Possible practical utility of the biomarkers, 1,5-AG and hsCRP, can be considered only in the context of defining a group of patients with high probability of HNF1A MODY. Although high-throughput DNA sequencing renders clinical identification of MODY types a lesser priority [7], we would like to emphasize that Sanger sequencing is still widely used in smaller centers, with insufficient volume of referrals to make NGS economically feasible. In such cases, prioritizing HNF1A sequencing in some probands using 1,5-AG (an approximate cost of 1,5-AG assay is €9 per sample) in combination with hsCRP is an option worth considering in future research. Similarly, prioritizing GCK or HNF1B sequencing should be considered in probands, who present distinct clinical features of these MODY forms [14]. Only those patients with uncertain diagnosis of MODY type and with negative targeted sequencing results would be further referred to a larger center for NGS of a complete panel of monogenic diabetes genes.

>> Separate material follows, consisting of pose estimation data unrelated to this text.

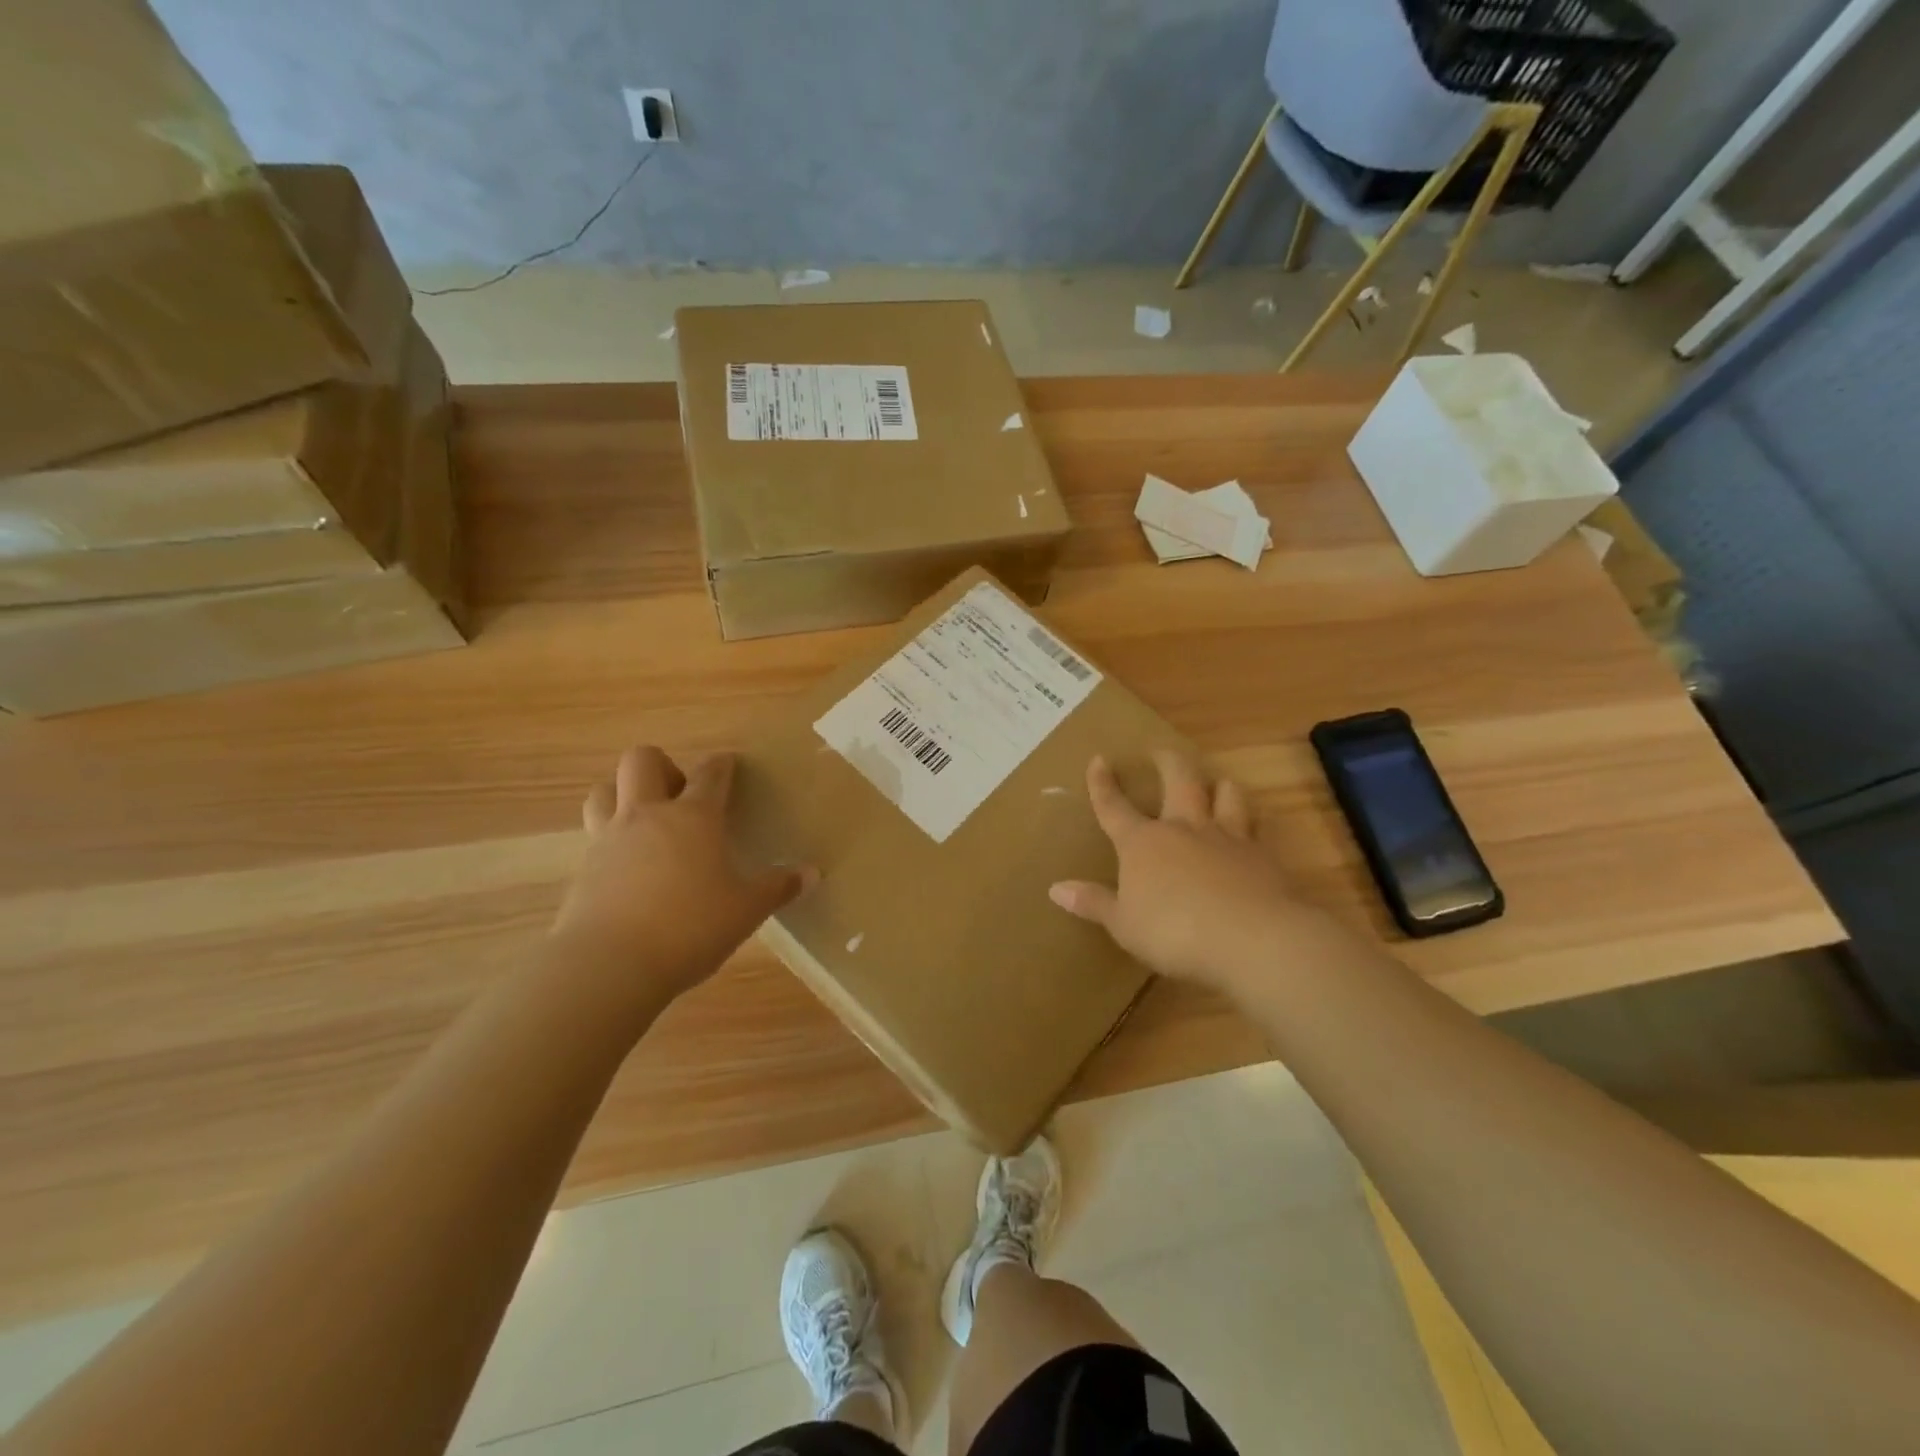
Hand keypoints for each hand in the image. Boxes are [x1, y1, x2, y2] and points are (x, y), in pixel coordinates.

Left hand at [549, 746, 811, 1005]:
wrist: (609, 964)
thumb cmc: (691, 926)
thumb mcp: (747, 909)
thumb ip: (779, 887)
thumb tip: (813, 873)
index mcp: (694, 817)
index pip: (710, 774)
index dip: (722, 765)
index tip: (729, 764)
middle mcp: (648, 816)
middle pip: (642, 761)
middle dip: (663, 767)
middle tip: (680, 797)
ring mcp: (609, 839)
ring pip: (604, 791)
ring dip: (623, 794)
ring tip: (646, 823)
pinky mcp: (583, 870)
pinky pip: (593, 837)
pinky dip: (611, 841)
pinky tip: (629, 870)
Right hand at [1049, 752, 1329, 994]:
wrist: (1250, 938)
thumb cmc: (1173, 932)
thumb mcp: (1123, 924)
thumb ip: (1093, 903)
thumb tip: (1055, 888)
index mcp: (1142, 843)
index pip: (1114, 807)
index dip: (1102, 783)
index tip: (1099, 759)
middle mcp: (1183, 828)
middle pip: (1178, 780)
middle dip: (1167, 761)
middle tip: (1161, 751)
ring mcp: (1227, 837)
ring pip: (1226, 794)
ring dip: (1218, 785)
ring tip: (1216, 783)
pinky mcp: (1262, 855)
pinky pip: (1257, 827)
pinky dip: (1253, 822)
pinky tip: (1254, 829)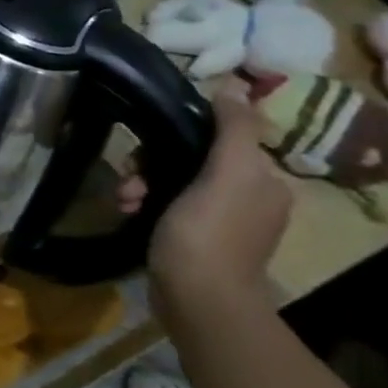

This study has a few shortcomings we would like to acknowledge. First, we did not include patients with less frequent MODY forms and did not test the biomarkers in them, due to limited number of probands with confirmed disease and expected lack of statistical power to reach conclusive findings. Second, definition of our study groups resulted in a significant imbalance in age, BMI, diabetes duration, and treatment regimens, however, the proposed algorithm was not affected by adjusting for these confounders. Also, treatment modalities do not seem to affect the levels of biomarkers, including 1,5-AG [22]. Third, for excluding type 1 diabetes patients, we did not test for islet autoantibodies. We used fasting serum C-peptide instead of C-peptide/creatinine ratio in urine [13], as urine samples were not available from every study participant. Despite that, fasting serum C-peptide was characterized by an excellent performance in identification of patients with type 1 diabetes. In addition, one should consider replicating the performance of the algorithm in patients with incident diabetes, where it would be more clinically applicable. Finally, practical utility and cost-effectiveness of suggested application of HNF1A MODY biomarkers to qualify patients for Sanger sequencing requires an independent replication.